1. X Z Y + X Y Z = Y Z X.
Find the three digits
Sol:
2nd column, Z + Y = Z shows a carry so, Z + Y + 1 = 10 + Z $ \Rightarrow$ Y = 9
1st column, X + X + 1 = 9 $ \Rightarrow$ X = 4 so, Z = 5
459 + 495 = 954
X = 4, Y = 9, Z = 5
2. In a 5 digit number, 3 pairs of sum is 11 each.last digit is 3 times first one,3rd digit is 3 less than 2nd, 4th digit is 4 more than the second one. Find the number.
Sol:
1st Digit $ \Rightarrow$ a
2nd Digit $ \Rightarrow$ b
3rd Digit $ \Rightarrow$ (b – 3)
4th digit $ \Rightarrow$ (b + 4)
5th Digit $ \Rightarrow$ 3a
So the number is : (a)(b)(b – 3)(b + 4)(3a)
Now, Let's analyze 1st and the 5th digit :
Possible combinations -
1 - 3
2 - 6
3 - 9
(Since 4 will yield 12 which is obviously more than 2 digits)

## Record excerpts:
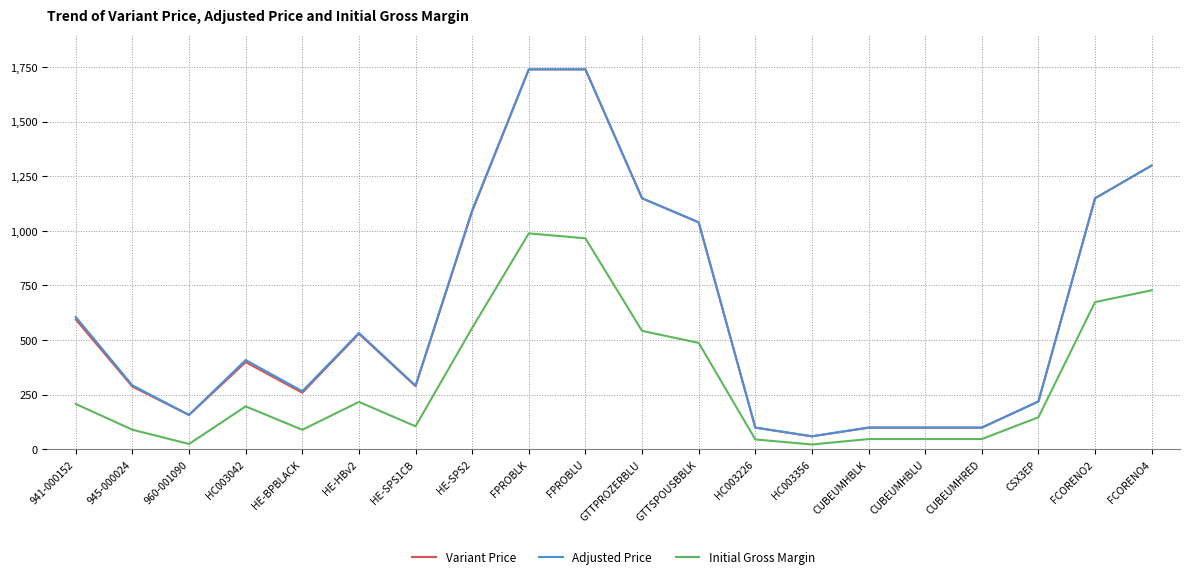

Is the value of Initial Gross Margin at 941-000152 greater than the value of Adjusted Price at HC003226?

Yes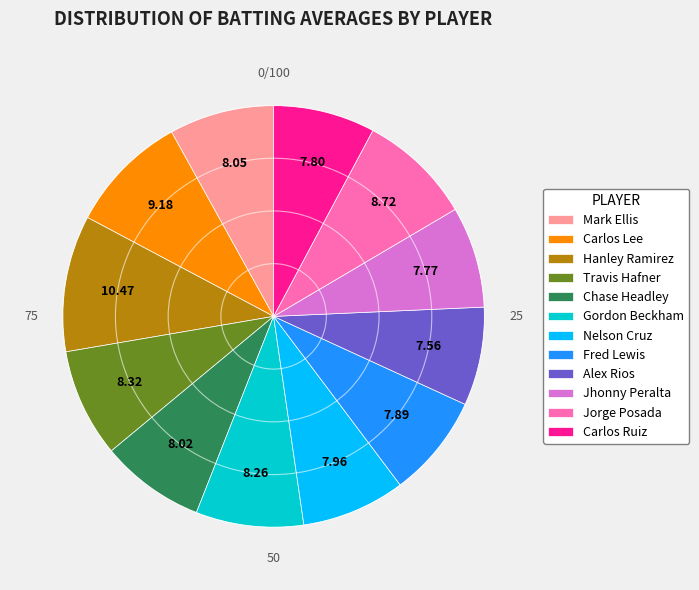

What is the largest slice in the pie chart?

Hanley Ramirez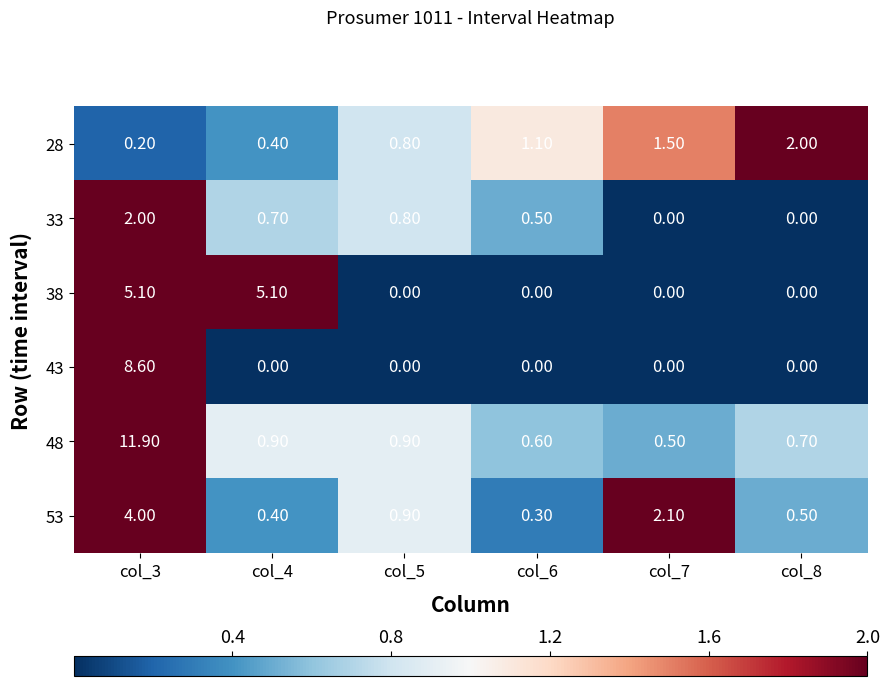

Which series has the widest spread of values?

48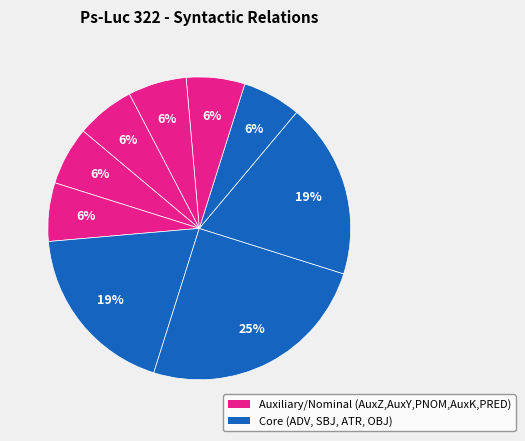

Count the number of slices in the pie.

9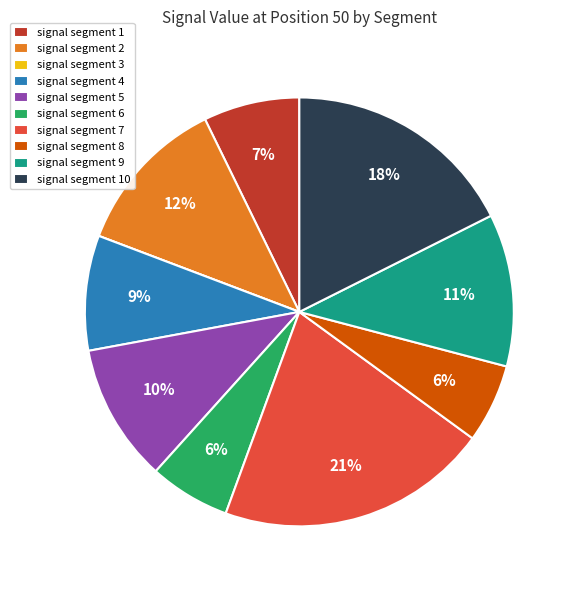

Is the sum of signal segment 6 and signal segment 10 greater than half?

No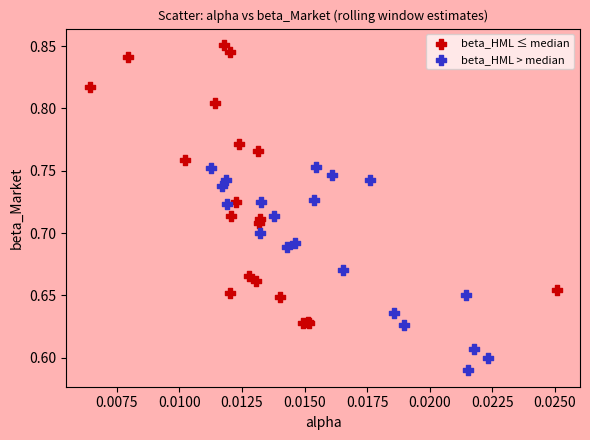

Which series has the widest spread of Y values?

beta_HML ≤ median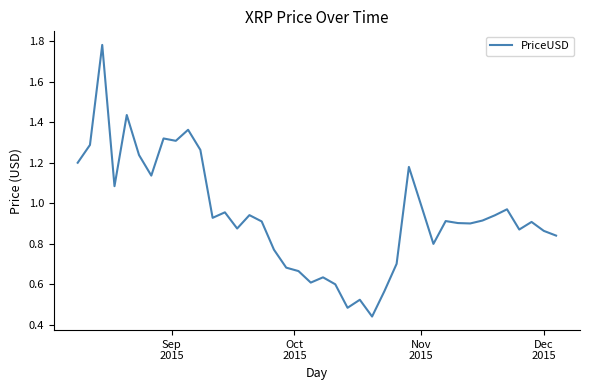

Reading left to right, transcribe all the data shown in this chart.

1.2	1.3	1.8	1.1	1.4	1.2	1.1	1.3	1.3	1.4	1.3	0.9	1.0	0.9	0.9	0.9	0.8	0.7	0.7	0.6	0.6	0.6	0.5	0.5	0.4	0.6	0.7	1.2	1.0	0.8	0.9	0.9	0.9	0.9	0.9	1.0	0.9	0.9	0.9	0.8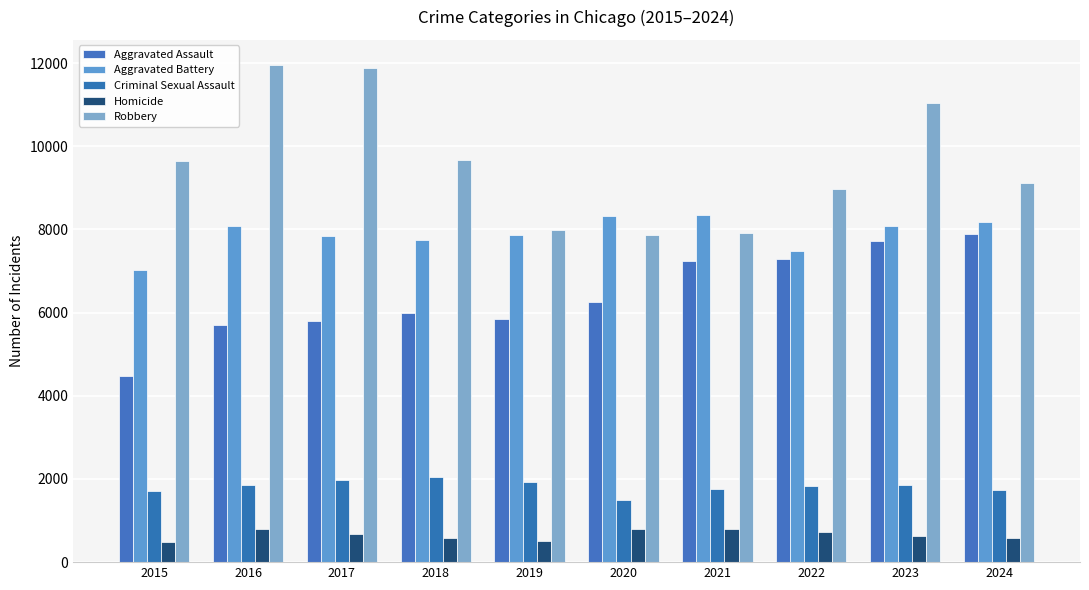

What is the sum of the Robbery values at 2016 and 2017?

23840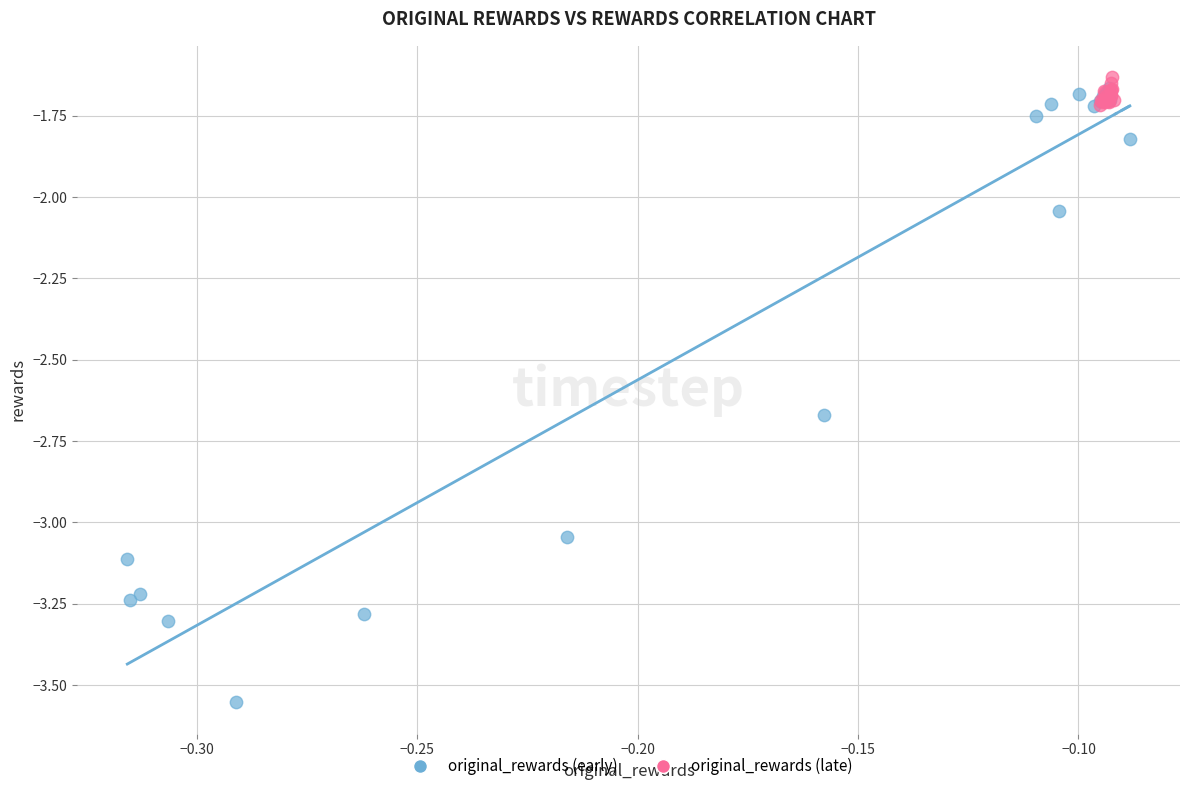

Which series has the widest spread of Y values?

original_rewards (early)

## Task:
Copy the digit puzzles starting with "1. X Z Y + X" and going on through "Find the number.", swapping "carry" for "carryover". The entries are separate material and have nothing to do with the digit puzzles.

## Exercise response:
1. X Z Y + X Y Z = Y Z X.
Find the three digits
Sol:
2nd column, Z + Y = Z shows a carryover so, Z + Y + 1 = 10 + Z $ \Rightarrow$ Y = 9
1st column, X + X + 1 = 9 $ \Rightarrow$ X = 4 so, Z = 5
459 + 495 = 954
X = 4, Y = 9, Z = 5
2. In a 5 digit number, 3 pairs of sum is 11 each.last digit is 3 times first one,3rd digit is 3 less than 2nd, 4th digit is 4 more than the second one. Find the number.